Friday, December 2, 2011
Drivan Don't Head To The Disko
Drivan is a band of Swedes who take the term fractured fairytale a little bit to literally. These slightly avant garde artists create what could best be described as broken folk music. What's that mean? Well imagine a bit of folk tronica, a $5 budget and a left of center approach that leaves their songs somewhere underneath a bed and you kind of have an idea where Drivan are coming from. It's nothing terribly bad but at the same time their album, Disko is nothing you'll want to run home and listen to again and again.
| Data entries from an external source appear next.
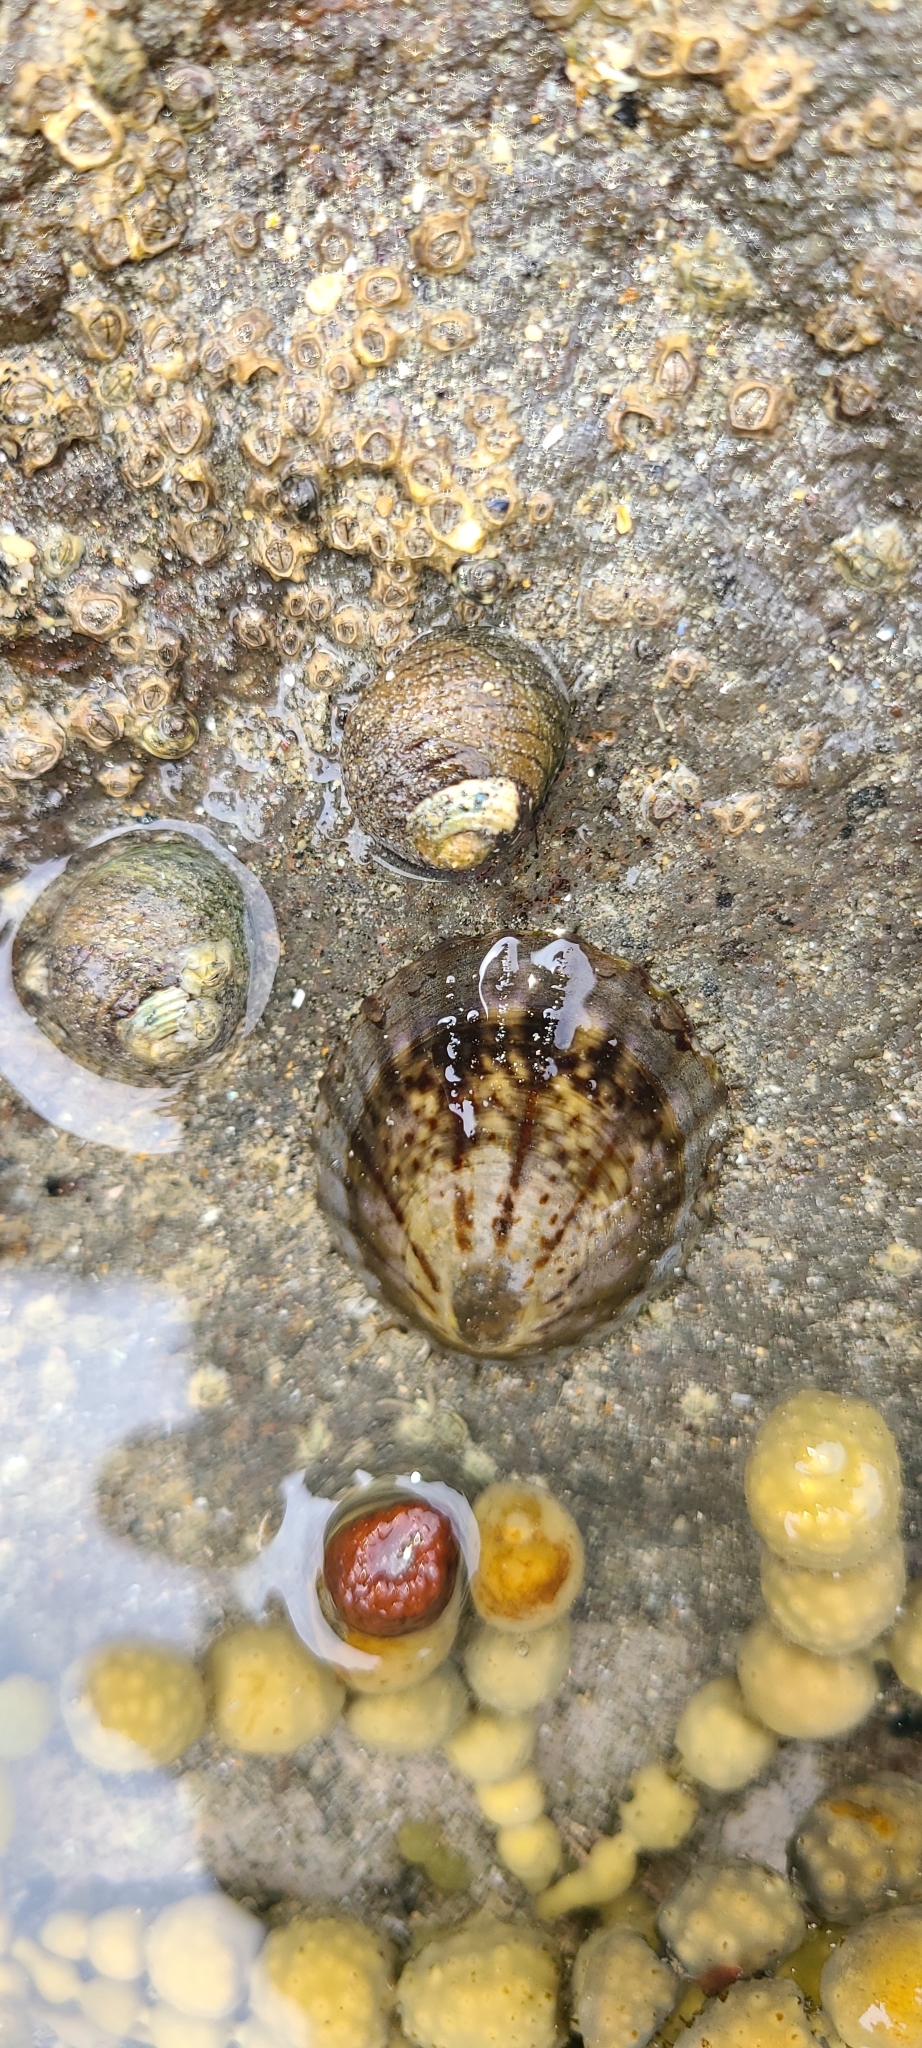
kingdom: Animalia
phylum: Mollusca
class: Gastropoda
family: Nacellidae
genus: Cellana
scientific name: Cellana radians
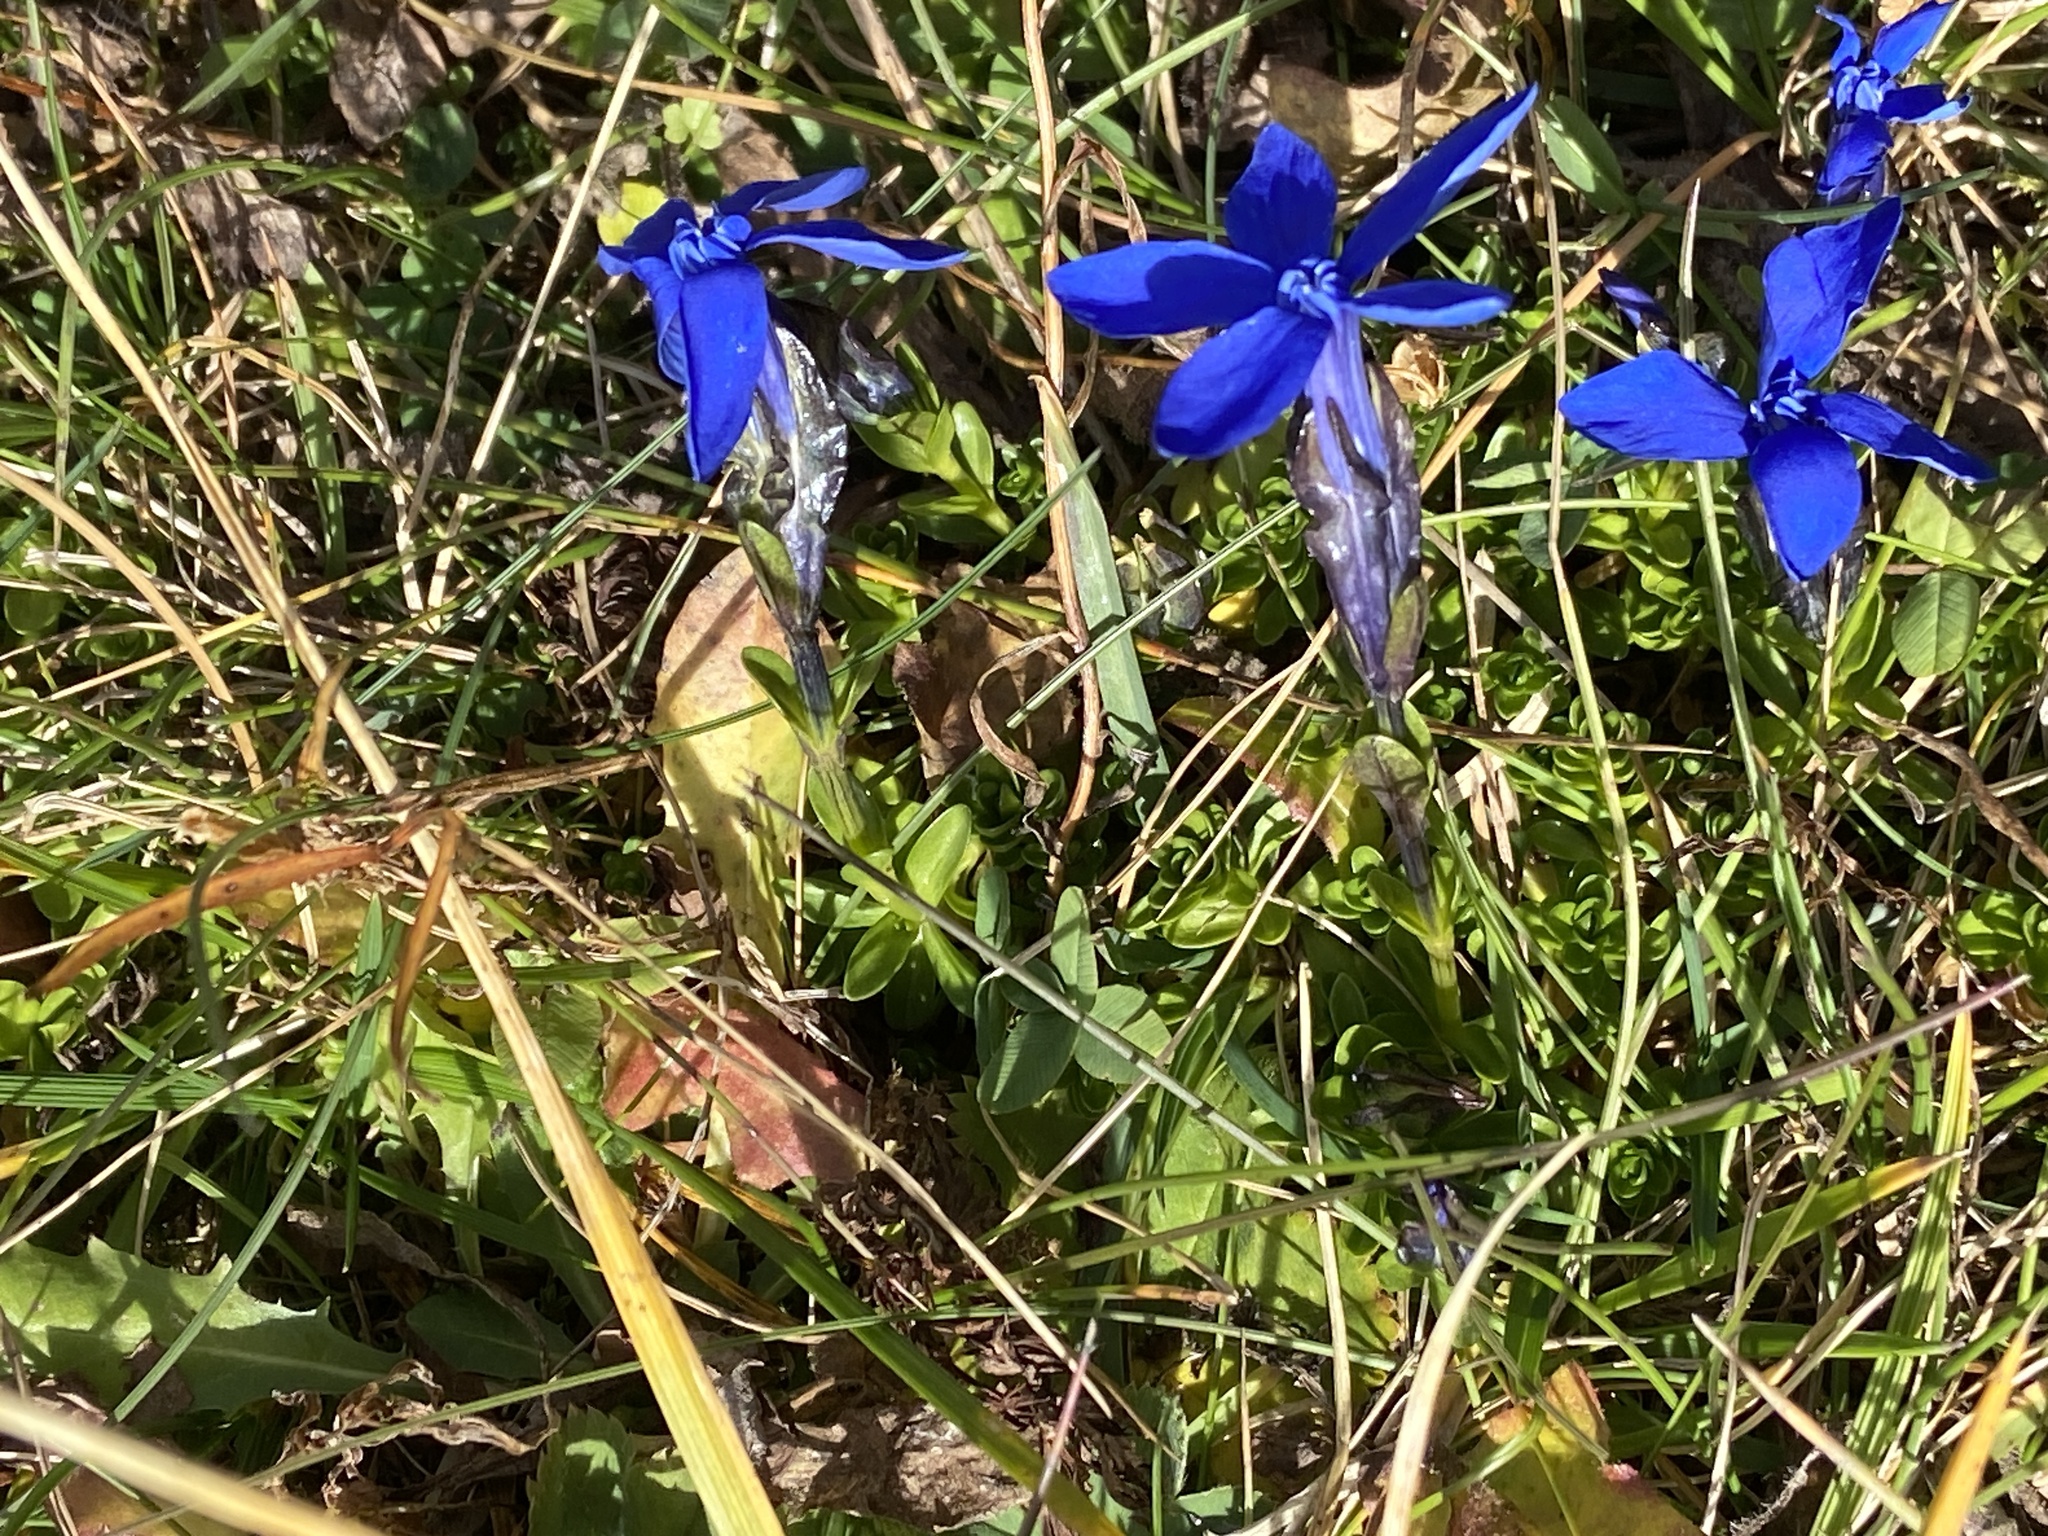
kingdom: Plantae
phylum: Tracheophyta
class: Magnoliopsida
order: Gentianales
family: Gentianaceae
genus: Gentiana
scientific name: Gentiana bavarica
Disko is quite literally the exact opposite of everything the title might stand for. Instead of a crazy night out, Disko is all about a night in, holed up in a cramped bedroom with piles of barely working recording equipment creating something approaching a tune. They sometime achieve something that's almost too good to believe; see, "Som En Laderlapp," but most of the time Drivan sort of sound like they were just tinkering around with a recorder on. Disko for the most part sounds like it was cut and pasted together with duct tape and a prayer. It's the sort of record that's so fragile and so lo-fi you would swear it's going to just come apart at the seams with tape landing everywhere.
Drivan have some great ideas here, but they never get the chance to become fully developed and as a result Disko kind of falls a bit flat. Given $10 and a studio with working equipment Disko could probably be shaped into something that's pretty darn good. But as it stands the record is a nice bedsit recording that doesn't seem like it ever wants to leave the confines of its room. Oh well.